22. Le Gouvernement demande ensuite à la Cour de considérer la requête comme étant abusive aux termes de l’article 35 § 3 de la Convention, au motif que les requérants ne se seraient pas acquittés de leur obligation d’informer la Cour de tout fait pertinent pour l’examen de la requête, comme l’exige l’article 47 § 6 du règlement de la Cour. Il soutient que les requérants ont notamment omis de communiquer à la Cour le changement intervenu dans la réglementation urbanistique le 1er avril 2013, changement qui leur permettrait d’obtenir un nouveau permis de construire et de régulariser ainsi la situation de leur appartement. De plus, selon lui, les requérants ont occulté l’existence de négociations entre les copropriétaires et la municipalité. Le Gouvernement indique que celle-ci a en effet envoyé un courrier à plusieurs propriétaires, dont les requérants, les informant de la régularisation quasi certaine du permis de construire ainsi que des voies de recours dont ils disposeraient pour réclamer des dommages et intérêts.
23. Le Gouvernement soulève par ailleurs l’absence de qualité de victime des requérants, puisque selon lui, dans l’état actuel des choses, aucune démolition ne peut avoir lieu. Ce même argument conduit le Gouvernement à considérer que, en tout état de cause les requérants, n’ont pas souffert un préjudice significatif aux termes de l’article 35 § 3 b) de la Convention.

────────────────

→ Exercice proposé A
Répondez brièvement aux questions suivantes, portant sur le texte cité :
(i) Quel article du règlement de la Cour impose, selon le Gouvernement, l'obligation d'informer la Cour de tout fait pertinent pour l'examen de la requête ?
(ii) À quelle date le changement dans la réglementation urbanistique est-il intervenu ?
(iii) Selon le Gouvernement, pour quelle raison les requérants n'auraient-ils pas la qualité de victime ?
→ Exercice proposé B
Recopiez fidèlement le passage du texte cité qui va de « 23. Le Gouvernement » jusqu'à « de la Convention. » inclus.

→ Données fournies
────────────────

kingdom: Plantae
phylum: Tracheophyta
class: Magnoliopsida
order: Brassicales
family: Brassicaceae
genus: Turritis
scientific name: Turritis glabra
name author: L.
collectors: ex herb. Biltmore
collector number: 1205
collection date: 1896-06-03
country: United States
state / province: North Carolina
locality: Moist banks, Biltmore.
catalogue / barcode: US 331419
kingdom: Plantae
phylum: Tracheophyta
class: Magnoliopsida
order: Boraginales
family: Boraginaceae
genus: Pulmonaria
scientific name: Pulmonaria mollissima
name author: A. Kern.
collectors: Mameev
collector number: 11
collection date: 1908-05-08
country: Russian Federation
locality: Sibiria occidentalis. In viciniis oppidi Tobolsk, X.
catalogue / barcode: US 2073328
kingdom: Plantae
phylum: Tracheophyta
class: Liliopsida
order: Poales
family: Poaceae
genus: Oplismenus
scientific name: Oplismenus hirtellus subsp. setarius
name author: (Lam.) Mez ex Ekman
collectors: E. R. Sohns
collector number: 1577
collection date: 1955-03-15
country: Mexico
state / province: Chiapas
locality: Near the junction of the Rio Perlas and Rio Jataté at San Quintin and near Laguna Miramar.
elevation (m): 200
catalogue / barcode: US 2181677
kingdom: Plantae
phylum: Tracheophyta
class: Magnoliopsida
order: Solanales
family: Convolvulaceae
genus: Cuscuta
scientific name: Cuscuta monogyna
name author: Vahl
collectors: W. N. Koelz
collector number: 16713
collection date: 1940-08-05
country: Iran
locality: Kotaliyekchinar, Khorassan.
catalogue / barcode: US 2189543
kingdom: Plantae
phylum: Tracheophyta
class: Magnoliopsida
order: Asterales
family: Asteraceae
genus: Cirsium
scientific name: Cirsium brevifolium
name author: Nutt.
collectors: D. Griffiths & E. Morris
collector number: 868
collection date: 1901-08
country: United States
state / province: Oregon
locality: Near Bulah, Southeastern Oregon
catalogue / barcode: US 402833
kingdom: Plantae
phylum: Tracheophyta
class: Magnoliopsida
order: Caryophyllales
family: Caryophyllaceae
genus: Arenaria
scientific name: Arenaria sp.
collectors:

────────────────

→ Corrigé A
(i) L'article 47 § 6 du règlement de la Cour.
(ii) Le 1er avril 2013.
(iii) Parce que, dans l'état actuel des choses, aucune démolition ne peut avoir lieu.

→ Corrigé B
23. Le Gouvernement soulève par ailleurs l’absence de qualité de victime des requérants, puisque selon lui, dans l’état actuel des choses, aucune démolition ne peut avoir lieu. Ce même argument conduit le Gouvernement à considérer que, en tout état de cause les requérants, n’ont pas souffert un préjudice significatif aux termes de l’article 35 § 3 b) de la Convention.